TASK REQUIREMENTS »
Pictures must be kept out of the copy. Every entry is to be duplicated exactly.

Itemized modification records

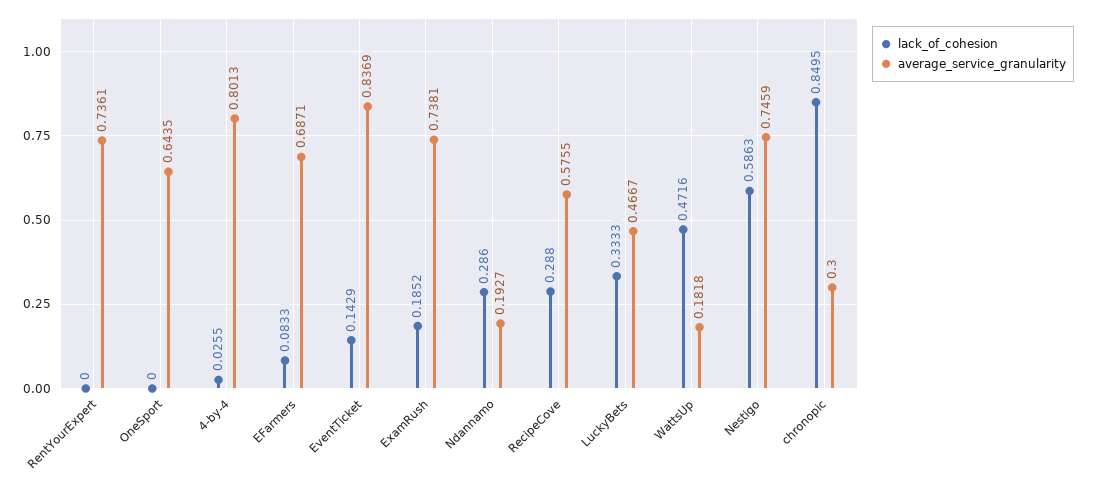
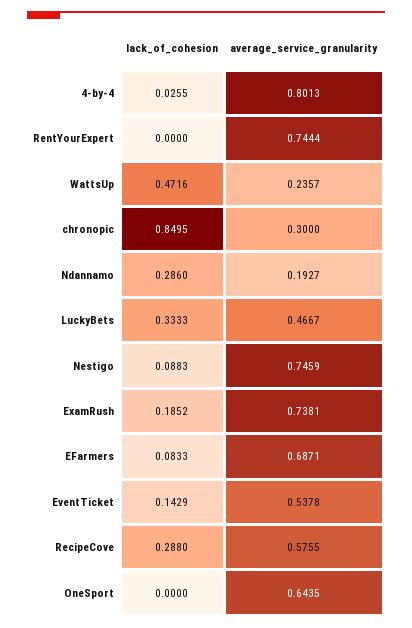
  {
    "lack_of_cohesion": {
      "RentYourExpert": 0,
      "OneSport": 0,
      "4-by-4": 0.0255,
      "EFarmers": 0.0833,
      "EventTicket": 0.1429,
      "ExamRush": 0.1852,
      "Ndannamo": 0.286,
      "RecipeCove": 0.288,
      "LuckyBets": 0.3333,
      "WattsUp": 0.4716,
-     "Nestigo": 0.5863,
+     "Nestigo": 0.0883,
      "chronopic": 0.8495
    },
    "average_service_granularity": {
-     "RentYourExpert": 0.7361,
+     "RentYourExpert": 0.7444,
      "OneSport": 0.6435,
      "4-by-4": 0.8013,
      "EFarmers": 0.6871,
-     "EventTicket": 0.8369,
+     "EventTicket": 0.5378,
      "ExamRush": 0.7381,
      "Ndannamo": 0.1927,
      "RecipeCove": 0.5755,
      "LuckyBets": 0.4667,
-     "WattsUp": 0.1818,
+     "WattsUp": 0.2357,
      "Nestigo": 0.7459,
      "chronopic": 0.3
    }
  }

ANSWER TO THE EXERCISE »
  {
    "lack_of_cohesion": {
      "RentYourExpert": 0,
      "OneSport": 0,
      "4-by-4": 0.0255,
      "EFarmers": 0.0833,
      "EventTicket": 0.1429,
      "ExamRush": 0.1852,
      "Ndannamo": 0.286,
      "RecipeCove": 0.288,
      "LuckyBets": 0.3333,
      "WattsUp": 0.4716,
-     "Nestigo": 0.5863,
+     "Nestigo": 0.0883,
      "chronopic": 0.8495
    },
    "average_service_granularity": {
-     "RentYourExpert": 0.7361,
+     "RentYourExpert": 0.7444,
      "OneSport": 0.6435,
      "4-by-4": 0.8013,
      "EFarmers": 0.6871,
-     "EventTicket": 0.8369,
+     "EventTicket": 0.5378,
      "ExamRush": 0.7381,
      "Ndannamo": 0.1927,
      "RecipeCove": 0.5755,
      "LuckyBets": 0.4667,
-     "WattsUp": 0.1818,
+     "WattsUp": 0.2357,
      "Nestigo": 0.7459,
      "chronopic": 0.3
    }
  }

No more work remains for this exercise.